Esistono i quartieri residenziali, le aree abitate dai diplomatici
eleganti e pulite ma senza movimento e chiuse dalla sicurezza.
Ci sono i centri commerciali che sono identici a quelli di ogni
capitale asiatica, e non così differenti dai nostri.
Poi c'è la vita. Quella che vedi affaccendata ai bordi dei marciapiedi
quando attraversi la città in rick-shaw. Quella dei mercati. Quella che lotta
per salire su un autobus, come accade ogni giorno ad ognuno di noi nella nostra
bella e moderna capitale. Quella che si veste di colori brillanti per sembrare
una farfalla che vola e si posa sulla spazzatura e il grigio delle strade che
non hanno nulla da invidiare ai nostri cumuli di immondizia con gabbiani, topi
e cinghiali. Senza però quel tocco poetico di colore dato dagli abiti delle
donne bangladesi.
Dhaka, febbraio 2020 |
Ecco, io ho sempre pensato che tutto ciò fosse chiaro, leggibile nelle
mie fotografie. Ma pare che questo possa offrire una brutta immagine di Dhaka o
del Bangladesh.
Non c'è cosa che mi rattrista e addolora di più. Con una ingenuità che
pensavo di aver perso, e un certo realismo alla Wittgenstein prima maniera,
veramente credevo che tutta la mia passione per la fotografia e l'amore per i
soggetti che ritraggo emergesse senza possibile fraintendimento.
Per me la vera ricchezza di un paese è nel suo popolo e non nella
pulizia delle strade o nei centri commerciali alla moda o nei paesaggi da
cartolina.
Non è un abito più o meno consumato o annerito dagli anni e dalla
strada che intacca il valore di una città, ma è in quel sorriso fatto ad uno
sconosciuto, anche in mezzo a mille difficoltà quotidiane, che sta tutta la
grandezza. Quello che noi abbiamo perso da molti anni che mi fa mancare l'Asia
ogni giorno.
Quella calma e colorata sopravvivenza che è il segno della vera anima
di un popolo.
Anche se sembra controintuitivo io veramente penso che ridono più i
poveri dei ricchi. Così come ridono più i bambini degli adulti.
Per me non esiste un modo migliore per raccontare una città se non
quello di mostrare la bellezza del suo popolo, i loro sorrisi, la loro
gentilezza.
Se questo non viene capito allora per me non ha più senso alcuno
continuare a fare fotografie, così come quando decisi di smettere di scrivere
poesie perché nessuno riusciva a comprendere totalmente il significato delle
mie parole e dei sentimenti che vi erano raccolti.

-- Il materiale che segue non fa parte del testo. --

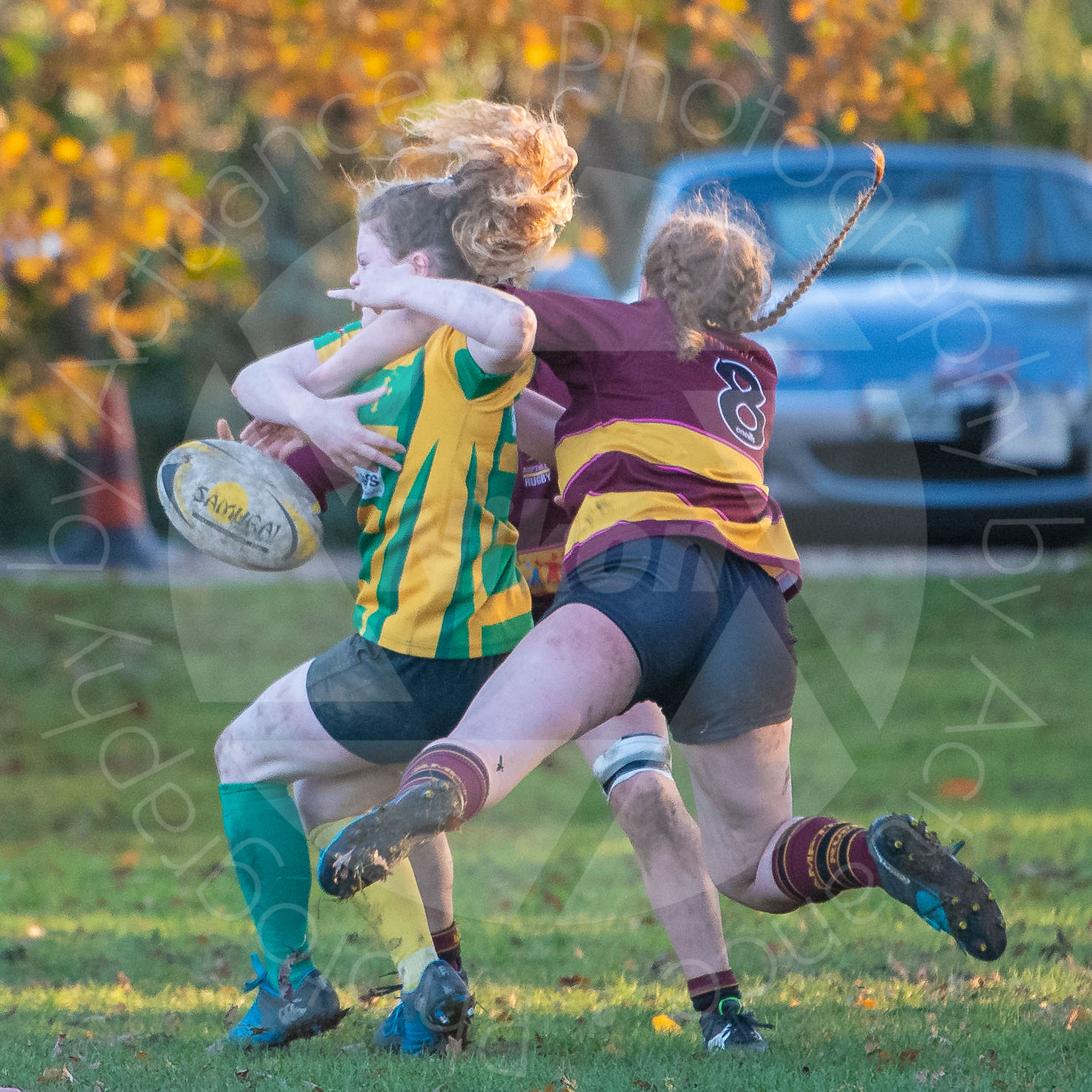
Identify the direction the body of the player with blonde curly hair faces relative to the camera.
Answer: to the viewer's left

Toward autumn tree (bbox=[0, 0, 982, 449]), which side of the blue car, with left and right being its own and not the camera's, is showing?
right

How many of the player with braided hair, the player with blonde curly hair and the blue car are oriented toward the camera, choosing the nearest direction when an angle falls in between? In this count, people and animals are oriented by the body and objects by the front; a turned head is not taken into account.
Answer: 1

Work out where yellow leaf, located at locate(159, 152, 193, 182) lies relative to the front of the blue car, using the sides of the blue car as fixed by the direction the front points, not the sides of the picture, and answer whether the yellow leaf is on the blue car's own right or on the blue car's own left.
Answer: on the blue car's own right

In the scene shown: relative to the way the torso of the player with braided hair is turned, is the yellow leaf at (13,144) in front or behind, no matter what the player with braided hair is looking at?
in front

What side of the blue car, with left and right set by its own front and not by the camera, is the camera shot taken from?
front

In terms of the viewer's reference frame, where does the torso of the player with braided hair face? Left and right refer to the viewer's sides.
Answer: facing away from the viewer and to the left of the viewer

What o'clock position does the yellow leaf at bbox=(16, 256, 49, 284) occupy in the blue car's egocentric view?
The yellow leaf is roughly at 2 o'clock from the blue car.

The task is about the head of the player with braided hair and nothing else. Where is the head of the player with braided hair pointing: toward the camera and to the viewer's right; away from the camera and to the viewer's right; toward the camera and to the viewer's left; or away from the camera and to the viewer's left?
away from the camera and to the viewer's left

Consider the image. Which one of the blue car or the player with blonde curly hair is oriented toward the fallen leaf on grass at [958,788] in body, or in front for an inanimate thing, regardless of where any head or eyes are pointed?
the blue car

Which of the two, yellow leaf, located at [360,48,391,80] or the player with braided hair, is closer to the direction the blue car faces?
the player with braided hair

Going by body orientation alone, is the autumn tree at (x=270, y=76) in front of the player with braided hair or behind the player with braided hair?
in front

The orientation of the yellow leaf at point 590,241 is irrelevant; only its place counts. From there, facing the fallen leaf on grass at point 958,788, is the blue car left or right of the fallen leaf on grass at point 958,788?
left

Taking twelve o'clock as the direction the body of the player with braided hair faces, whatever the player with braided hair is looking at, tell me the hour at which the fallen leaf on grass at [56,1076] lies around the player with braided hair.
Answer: The fallen leaf on grass is roughly at 10 o'clock from the player with braided hair.
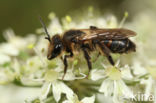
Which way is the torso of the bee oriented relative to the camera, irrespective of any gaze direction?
to the viewer's left
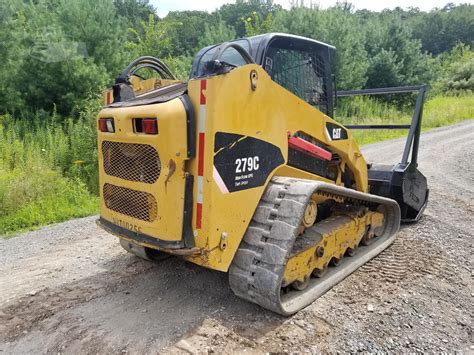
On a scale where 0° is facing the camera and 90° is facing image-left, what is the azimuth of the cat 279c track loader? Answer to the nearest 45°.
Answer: approximately 225°

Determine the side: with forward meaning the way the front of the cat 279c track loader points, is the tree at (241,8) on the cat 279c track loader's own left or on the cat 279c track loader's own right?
on the cat 279c track loader's own left
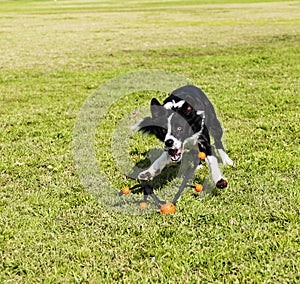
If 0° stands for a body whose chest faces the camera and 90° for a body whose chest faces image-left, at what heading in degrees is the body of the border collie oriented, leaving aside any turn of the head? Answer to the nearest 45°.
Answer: approximately 45°
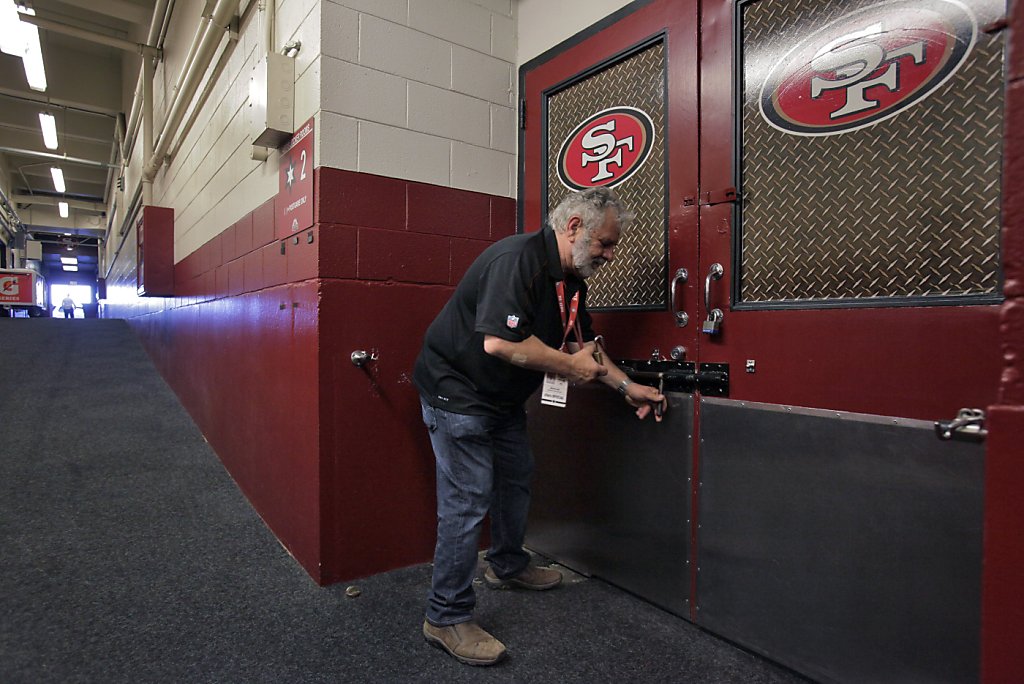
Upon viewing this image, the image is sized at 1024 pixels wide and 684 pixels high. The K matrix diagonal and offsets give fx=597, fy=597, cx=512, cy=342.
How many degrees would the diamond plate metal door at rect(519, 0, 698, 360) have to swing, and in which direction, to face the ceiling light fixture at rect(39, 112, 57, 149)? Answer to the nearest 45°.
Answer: approximately 90° to its right

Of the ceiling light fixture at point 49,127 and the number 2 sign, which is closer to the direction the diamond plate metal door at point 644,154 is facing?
the number 2 sign

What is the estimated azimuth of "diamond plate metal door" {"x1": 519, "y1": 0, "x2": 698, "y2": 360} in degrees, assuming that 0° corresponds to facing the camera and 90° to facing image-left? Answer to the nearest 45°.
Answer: approximately 45°

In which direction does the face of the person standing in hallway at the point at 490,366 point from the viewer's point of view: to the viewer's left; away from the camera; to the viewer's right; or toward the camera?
to the viewer's right

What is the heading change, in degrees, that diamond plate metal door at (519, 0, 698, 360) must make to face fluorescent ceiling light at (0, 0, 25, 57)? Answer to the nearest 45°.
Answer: approximately 45° to its right

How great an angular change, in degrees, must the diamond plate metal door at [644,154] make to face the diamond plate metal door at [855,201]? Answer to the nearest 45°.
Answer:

È ovvio – e per fortuna – che ognuno legge le immagini come crede e
sente, ma dovrebbe esserci sempre però il riconoscimento di quell'amore che
pervade ogni fotografia.
Se quei sorrisi, quei colori, quegli occhi luminosi non sono
sufficienti allora vuol dire che non so fare il mio mestiere.
Questo non vuol dire che non andrò avanti fino alla fine dei miei
giorni a cercare il colore ogni mattina e ad amare ogni persona sconosciuta che
incontrerò per la strada.
Ma questa ferita sanguinerà ancora per molto, molto tempo.